[Opening Dataset extract section]
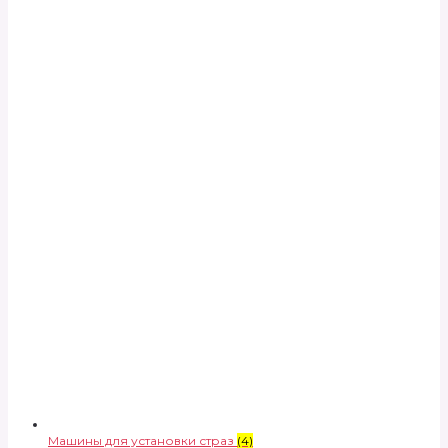
Машины для установки страз
(4)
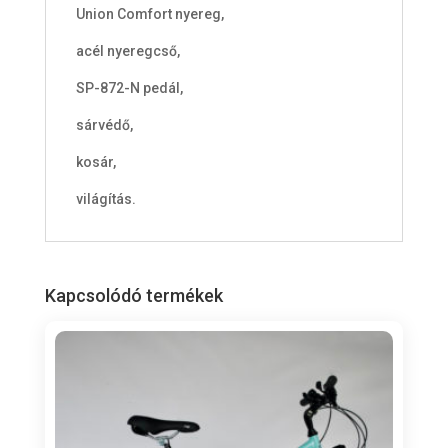
Union Comfort nyereg,
acél nyeregcső,
SP-872-N pedál,
sárvédő,
kosár,
világítás.
Kapcsolódó termékek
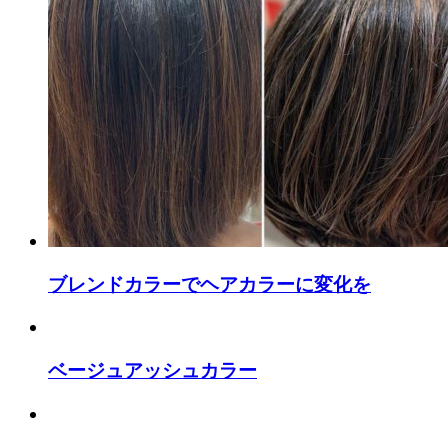
ブレンドカラーでヘアカラーに変化を
ベージュアッシュカラー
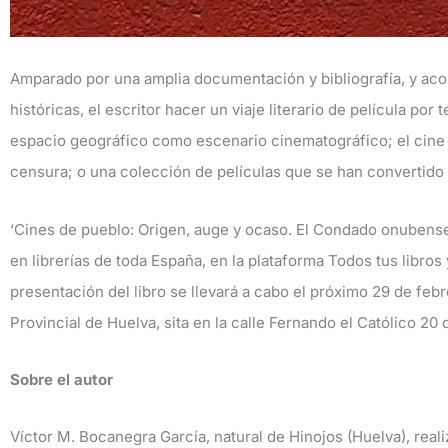
Amparado por una amplia documentación y bibliografía, y ac
históricas, el escritor hacer un viaje literario de película po
espacio geográfico como escenario cinematográfico; el cine 
censura; o una colección de películas que se han convertido e
‘Cines de pueblo: Origen, auge y ocaso. El Condado onubense 
en librerías de toda España, en la plataforma Todos tus libros
presentación del libro se llevará a cabo el próximo 29 de febre
Provincial de Huelva, sita en la calle Fernando el Católico 20 
Sobre el autor
Víctor M. Bocanegra García, natural de Hinojos (Huelva), real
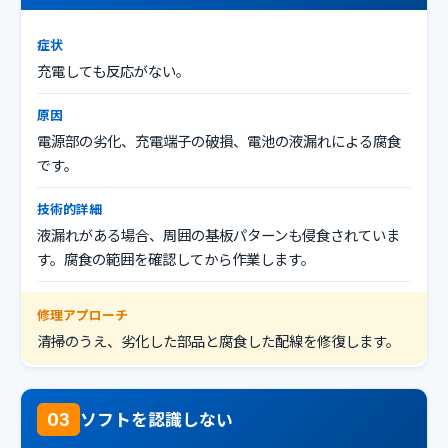
症状
充電しても反応がない。
原因
電源部の劣化、充電端子の破損、電池の液漏れによる腐食
です。
技術的詳細
液漏れがある場合、周囲の基板パターンも侵食されていま
す。腐食の範囲を確認してから作業します。
修理アプローチ
清掃のうえ、劣化した部品と腐食した配線を修復します。
ソフトを認識しない
03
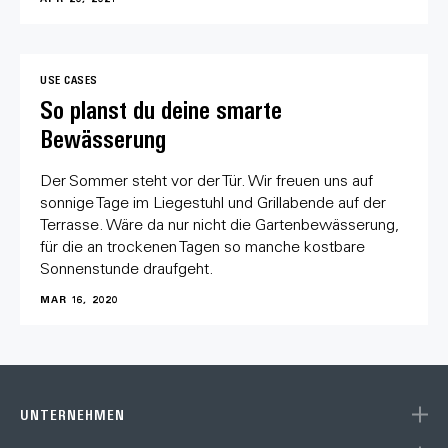
USE CASES
So planst du deine smarte
Bewässerung
Der Sommer steht vor der Tür. Wir freuen uns auf
sonnige Tage im Liegestuhl und Grillabende auf der
Terrasse. Wäre da nur nicht die Gartenbewässerung,
für die an trockenen Tagen so manche kostbare
Sonnenstunde draufgeht.
MAR 16, 2020
UNTERNEHMEN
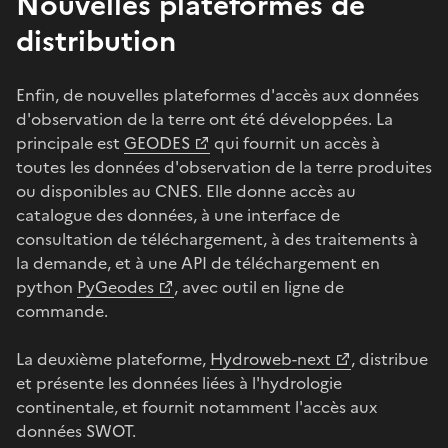
Nouvelles plateformes de
distribution
Enfin, de nouvelles plateformes d'accès aux données
d'observation de la terre ont été développées. La
principale est
GEODES
qui fournit un accès à
toutes les données d'observation de la terre produites
ou disponibles au CNES. Elle donne accès au
catalogue des données, à une interface de
consultation de téléchargement, à des traitements à
la demande, et à une API de téléchargement en
python
PyGeodes
, avec outil en ligne de
commande.
La deuxième plateforme,
Hydroweb-next
, distribue
et présente les données liées à l'hydrologie
continentale, et fournit notamment l'accès aux
données SWOT.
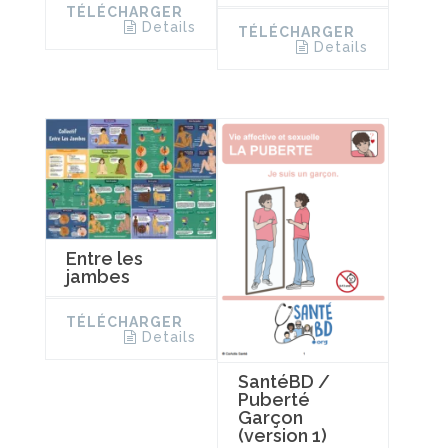
TÉLÉCHARGER
Details
TÉLÉCHARGER
Details
Entre les
jambes
TÉLÉCHARGER
Details
SantéBD /
Puberté
Garçon
(version 1)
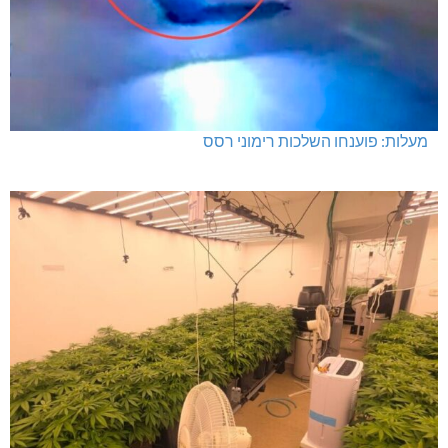
מעלות: פוענחו השלכות רימוני רסס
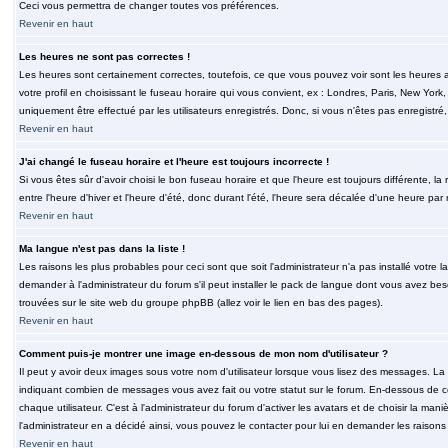
Ceci vous permettra de changer toutes vos préférences.
Revenir en haut
Les heures ne sont pas correctes !
Les heures sont certainement correctes, toutefois, ce que vous pouvez voir sont les heures a
votre profil en choisissant le fuseau horaire qui vous convient, ex : Londres, Paris, New Yor
uniquement être effectué par les utilisateurs enregistrés. Donc, si vous n'êtes pas enregistré,
Revenir en haut
J'ai changé le fuseau horaire et l'heure est toujours incorrecte !
Si vous êtes sûr d'avoir choisi le bon fuseau horaire et que l'heure est toujours différente, 
entre l'heure d'hiver et l'heure d'été, donc durant l'été, l'heure sera décalée d'une heure par r
Revenir en haut
Ma langue n'est pas dans la liste !
Les raisons les plus probables pour ceci sont que soit l'administrateur n'a pas installé votr
demander à l'administrateur du forum s'il peut installer le pack de langue dont vous avez besoi
trouvées sur le site web du groupe phpBB (allez voir le lien en bas des pages).
Revenir en haut
Comment puis-je montrer une image en-dessous de mon nom d'utilisateur ?
Il peut y avoir deux images sous votre nom d'utilisateur lorsque vous lisez des messages. La 
indiquant combien de messages vous avez fait ou votre statut sur le forum. En-dessous de 
chaque utilisateur. C'est à l'administrateur du forum d'activer les avatars et de choisir la man
l'administrateur en a décidé ainsi, vous pouvez le contacter pour lui en demander les raison
Revenir en haut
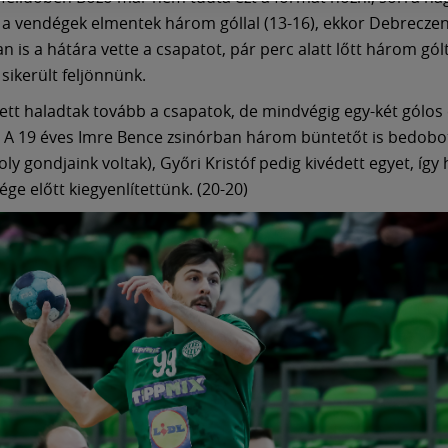
, a vendégek elmentek három góllal (13-16), ekkor Debreczen
is a hátára vette a csapatot, pár perc alatt lőtt három gólt,
sikerült feljönnünk.
llett haladtak tovább a csapatok, de mindvégig egy-két gólos
. A 19 éves Imre Bence zsinórban három büntetőt is bedobot
ly gondjaink voltak), Győri Kristóf pedig kivédett egyet, íg
ége előtt kiegyenlítettünk. (20-20)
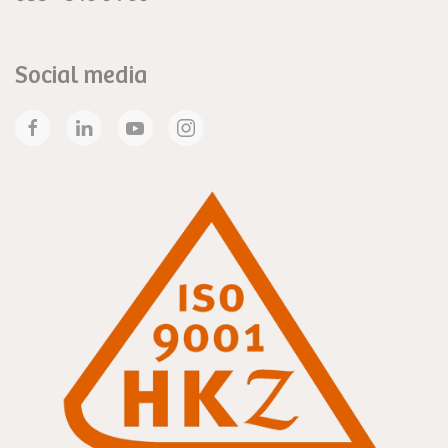
Social media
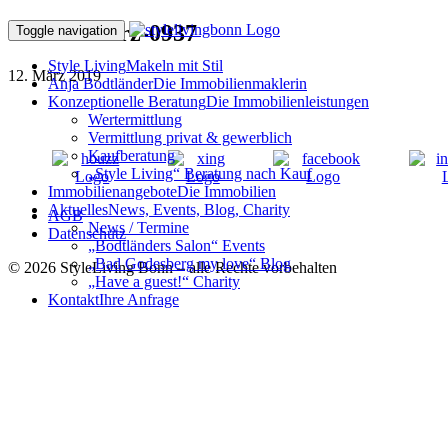
180301ffMrz-0937
Toggle navigation
Style Living
Makeln mit Stil
12. März 2019
Anja Bodtländer
Die Immobilienmaklerin
Konzeptionelle Beratung
Die Immobilienleistungen
Wertermittlung
Vermittlung privat & gewerblich
Kaufberatung
„Style Living“ Beratung nach Kauf
Immobilienangebote
Die Immobilien
Aktuelles
News, Events, Blog, Charity
AGB
News / Termine
Datenschutz
„Bodtländers Salon“ Events
„Bad Godesberg my love“ Blog
© 2026 StyleLiving Bonn – alle Rechte vorbehalten
„Have a guest!“ Charity
Kontakt
Ihre Anfrage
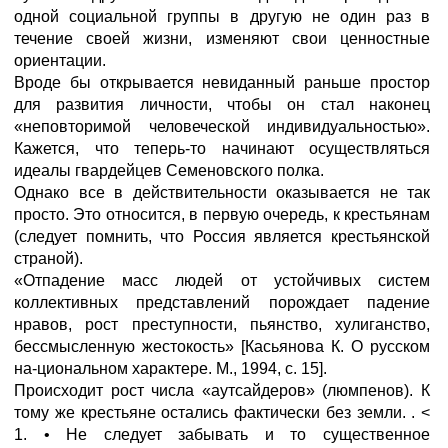
одной социальной группы в другую не один раз в
течение своей жизни, изменяют свои ценностные
ориентации.
Вроде бы открывается невиданный раньше простор
для развития личности, чтобы он стал наконец
«неповторимой человеческой индивидуальностью».
Кажется, что теперь-то начинают осуществляться
идеалы гвардейцев Семеновского полка.
Однако все в действительности оказывается не так
просто. Это относится, в первую очередь, к крестьянам
(следует помнить, что Россия является крестьянской
страной).
«Отпадение масс людей от устойчивых систем
коллективных представлений порождает падение
нравов, рост преступности, пьянство, хулиганство,
бессмысленную жестокость» [Касьянова К. О русском
на-циональном характере. М., 1994, с. 15].
Происходит рост числа «аутсайдеров» (люмпенов). К
тому же крестьяне остались фактически без земли. . <
1. • Не следует забывать и то существенное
[Closing Dataset extract section]
- _The task_
When the line with "для развития личности, чтобы он стал наконец" is reached in the data above, start copying there, and copy each line exactly until the line with "Однако все в" has been copied; copy nothing else.

- _Result of the task_
для развития личности, чтобы он стал наконец
«неповторимой человеческой индивидуальностью».
Кажется, что теперь-то начинают осуществляться
идеалы гвардейцев Семеновского полка.
Однако все в действительности оказывается не так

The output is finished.